> WHAT YOU NEED TO DO
Reproduce the passage of the Iman interview starting at "Tavis: Who you" and ending at "what is that?".

Iman
airdate November 15, 2005
Iman rose to fame as a high-fashion model and made history as the first African (or African American) woman to appear on Vogue's cover and the first woman of color to sign a cosmetics contract. She also began acting and appeared in such fare as Out of Africa and House Party 2. In '94, she launched her own beauty product line. Iman works to raise awareness about her native Somalia and is involved with several charities. In a follow-up to her autobiography, I am Iman, she recently released The Beauty of Color.
Iman
Tavis: Pleased to welcome Iman to this program. The supermodel turned cosmetics mogul is the CEO of Iman Cosmetics, fragrances and skin care. The company has been a tremendous success, celebrating its 10th anniversary last year. Her latest project, though, is a new book called 'The Beauty of Color: the ultimate guide for skin of color.' Iman, nice to have you on our TV program.
Iman: Oh, thank you ever so much.
Tavis: Glad to have you here. You dedicate this book to, first of all, to your two daughters.
Iman: Yes.
Tavis: Who you say march to a new world beauty beat. They march to a new world beauty beat. So I assume since you said that, there must be a new world beauty beat. So what is that?
Iman: Multiethnic, multiracial beauties who are not defined by any standard. The old standard of beauty that was blond, blue-eyed, what they used to call 'the girl next door,' and I say the neighborhoods have changed. Those girls. And my two daughters are so diverse even within themselves.
My older daughter, Zulekha, her father is Spencer Haywood, African American. And the younger one, her father's David Bowie, so she's bi-racial. And the book is for girls like that. I wanted a manifesto for all women with skin of color, regardless of their ethnicity, to be celebrated equally.
Tavis: When you say that there is this new world beauty beat, and I understand now better what you mean by that. I guess it's one thing to have the beat, but is the world, if we think of it as a drumbeat, is the world marching to that beat?
Iman: I think the world is, and especially the zeitgeist and the popular culture. With the exception, of course, of the beauty and fashion industry.

> RAW DATA
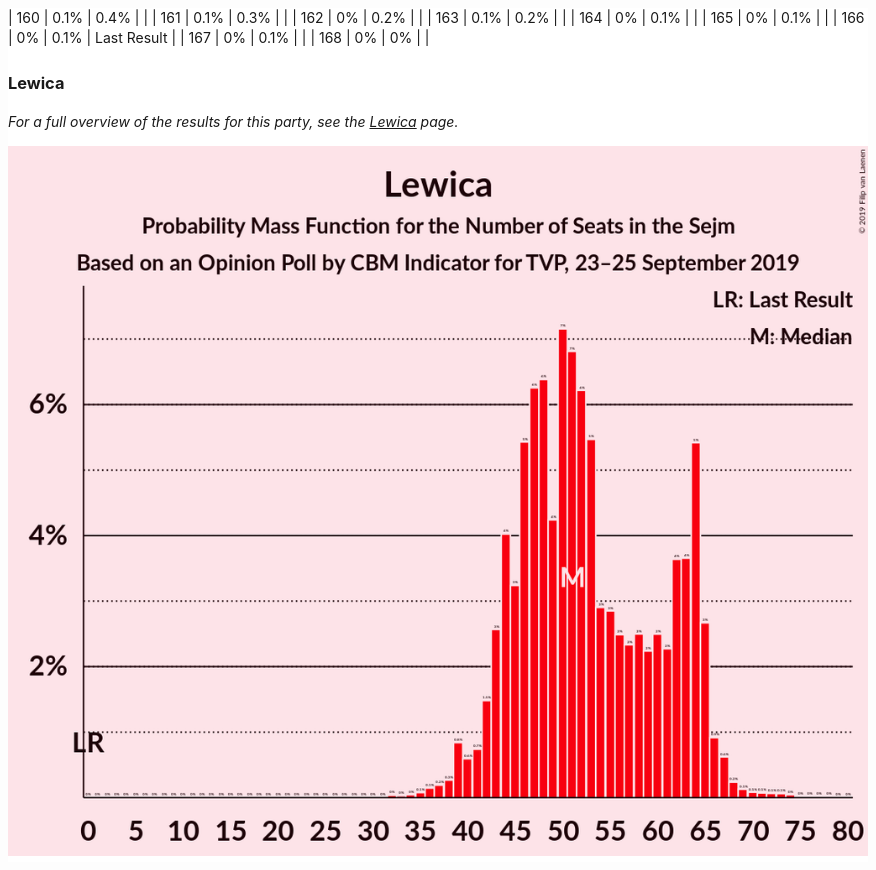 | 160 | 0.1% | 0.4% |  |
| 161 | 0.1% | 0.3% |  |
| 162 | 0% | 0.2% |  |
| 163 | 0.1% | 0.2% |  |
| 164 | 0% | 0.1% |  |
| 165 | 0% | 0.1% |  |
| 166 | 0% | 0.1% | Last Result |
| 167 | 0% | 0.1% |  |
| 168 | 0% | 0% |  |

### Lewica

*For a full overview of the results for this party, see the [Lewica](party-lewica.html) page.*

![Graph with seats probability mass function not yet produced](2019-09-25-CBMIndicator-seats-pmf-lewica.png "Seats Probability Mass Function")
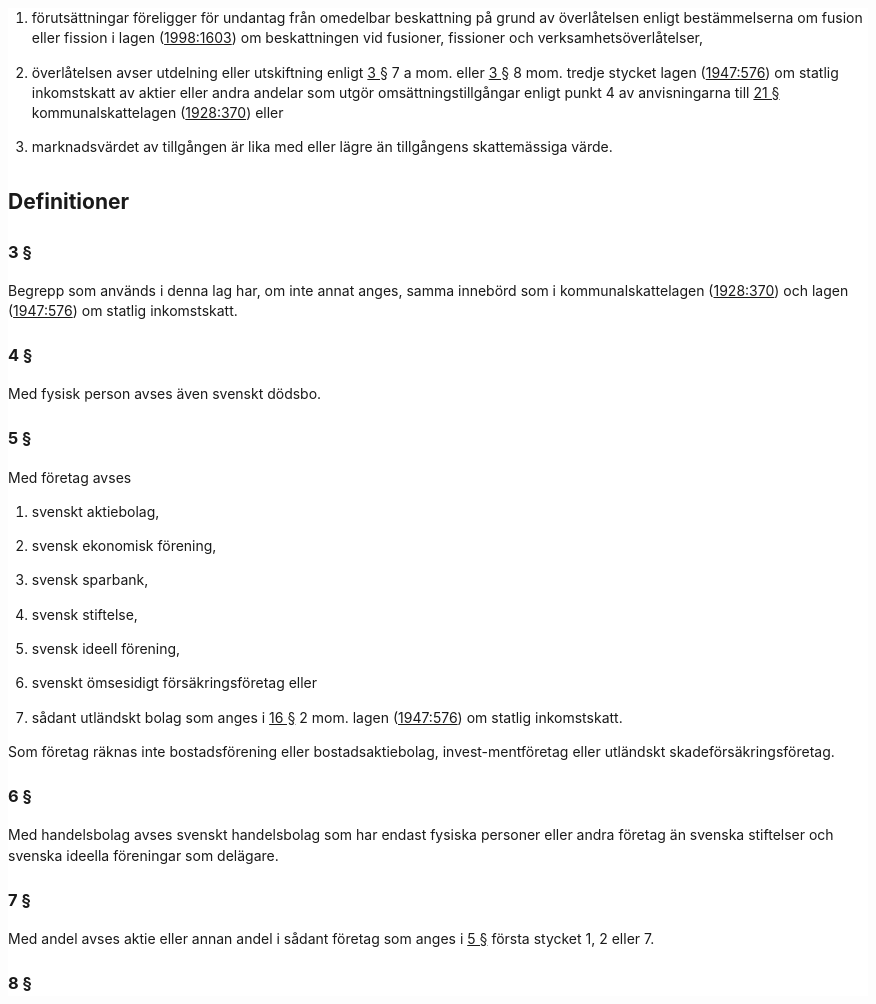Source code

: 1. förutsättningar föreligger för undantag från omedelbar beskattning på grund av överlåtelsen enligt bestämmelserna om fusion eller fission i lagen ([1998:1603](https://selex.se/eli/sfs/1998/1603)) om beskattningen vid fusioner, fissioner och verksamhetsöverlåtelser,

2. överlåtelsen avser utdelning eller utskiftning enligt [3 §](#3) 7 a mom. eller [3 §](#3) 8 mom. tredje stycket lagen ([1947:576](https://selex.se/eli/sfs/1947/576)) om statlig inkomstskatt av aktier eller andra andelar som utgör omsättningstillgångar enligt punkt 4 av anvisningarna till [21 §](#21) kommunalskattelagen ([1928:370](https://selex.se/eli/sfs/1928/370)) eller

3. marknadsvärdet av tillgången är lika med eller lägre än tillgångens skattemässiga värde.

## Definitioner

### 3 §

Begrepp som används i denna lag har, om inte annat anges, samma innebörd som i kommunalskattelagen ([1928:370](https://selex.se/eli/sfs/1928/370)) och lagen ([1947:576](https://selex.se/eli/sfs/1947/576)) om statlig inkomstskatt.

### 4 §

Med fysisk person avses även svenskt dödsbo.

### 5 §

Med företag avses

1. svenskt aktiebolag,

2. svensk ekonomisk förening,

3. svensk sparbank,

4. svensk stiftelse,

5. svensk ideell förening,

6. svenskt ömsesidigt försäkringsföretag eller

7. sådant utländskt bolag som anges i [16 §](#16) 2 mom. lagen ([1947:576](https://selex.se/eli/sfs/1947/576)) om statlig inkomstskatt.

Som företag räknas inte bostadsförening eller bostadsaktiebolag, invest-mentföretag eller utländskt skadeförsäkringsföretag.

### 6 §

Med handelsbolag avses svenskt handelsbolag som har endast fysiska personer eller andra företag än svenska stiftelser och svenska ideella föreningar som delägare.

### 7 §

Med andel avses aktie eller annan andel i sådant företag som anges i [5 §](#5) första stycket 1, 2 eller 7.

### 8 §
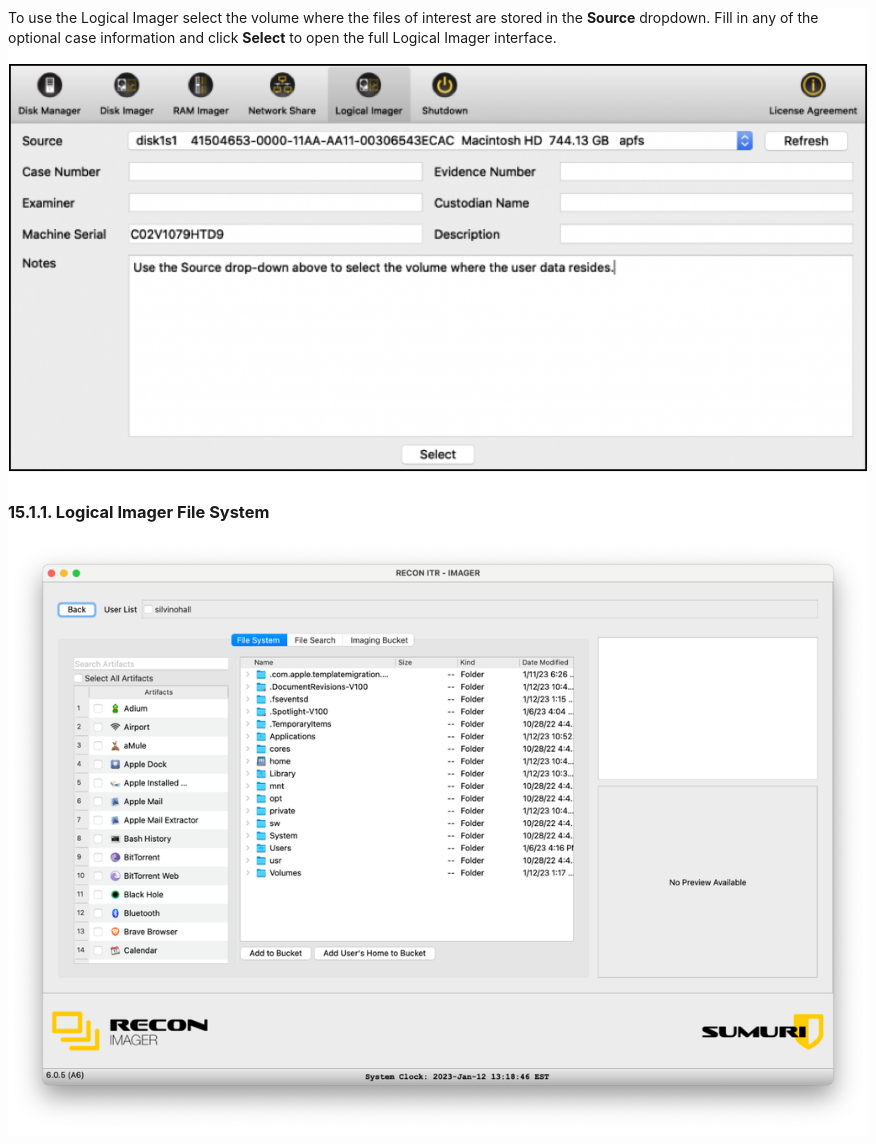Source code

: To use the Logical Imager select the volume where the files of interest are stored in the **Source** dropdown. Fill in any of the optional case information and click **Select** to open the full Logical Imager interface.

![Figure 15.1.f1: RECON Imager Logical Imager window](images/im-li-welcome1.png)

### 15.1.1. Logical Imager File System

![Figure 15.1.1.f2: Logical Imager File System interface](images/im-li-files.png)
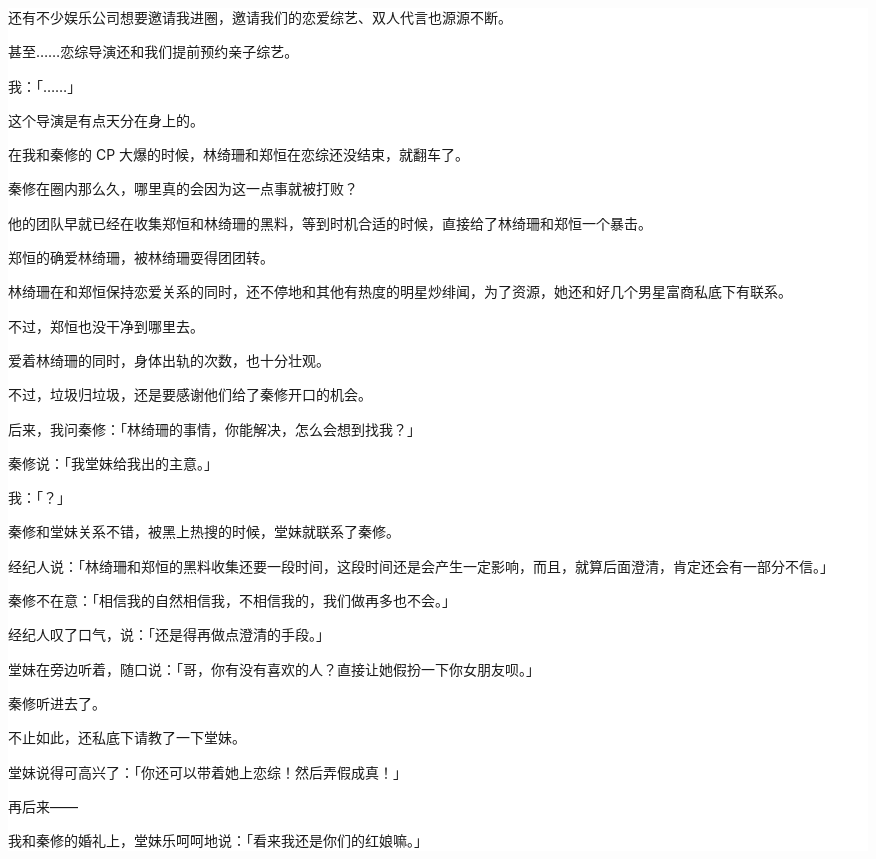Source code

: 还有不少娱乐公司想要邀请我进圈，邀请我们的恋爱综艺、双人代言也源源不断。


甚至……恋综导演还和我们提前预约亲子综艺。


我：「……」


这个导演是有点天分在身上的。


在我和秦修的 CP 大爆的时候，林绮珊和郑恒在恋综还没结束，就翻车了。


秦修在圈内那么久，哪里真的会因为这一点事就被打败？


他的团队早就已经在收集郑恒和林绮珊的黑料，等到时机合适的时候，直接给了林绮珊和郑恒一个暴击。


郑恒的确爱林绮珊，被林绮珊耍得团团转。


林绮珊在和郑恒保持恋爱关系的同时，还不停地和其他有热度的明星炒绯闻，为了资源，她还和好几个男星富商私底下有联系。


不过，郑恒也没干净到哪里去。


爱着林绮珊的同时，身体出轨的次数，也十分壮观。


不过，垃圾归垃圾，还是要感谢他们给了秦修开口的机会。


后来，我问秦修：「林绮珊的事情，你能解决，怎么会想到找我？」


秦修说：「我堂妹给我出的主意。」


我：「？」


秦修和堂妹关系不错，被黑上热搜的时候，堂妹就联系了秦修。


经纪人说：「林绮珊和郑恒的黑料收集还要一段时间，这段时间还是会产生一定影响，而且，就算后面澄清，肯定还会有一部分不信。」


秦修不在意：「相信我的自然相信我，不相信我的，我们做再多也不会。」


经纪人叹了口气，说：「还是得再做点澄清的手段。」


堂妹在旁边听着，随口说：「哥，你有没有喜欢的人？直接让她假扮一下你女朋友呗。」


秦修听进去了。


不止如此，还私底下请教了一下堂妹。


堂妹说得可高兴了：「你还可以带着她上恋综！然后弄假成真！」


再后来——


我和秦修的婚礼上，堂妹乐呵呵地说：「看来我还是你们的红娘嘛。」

> THE COMPLETED TASK
Tavis: Who you say march to a new world beauty beat. They march to a new world beauty beat. So I assume since you said that, there must be a new world beauty beat. So what is that?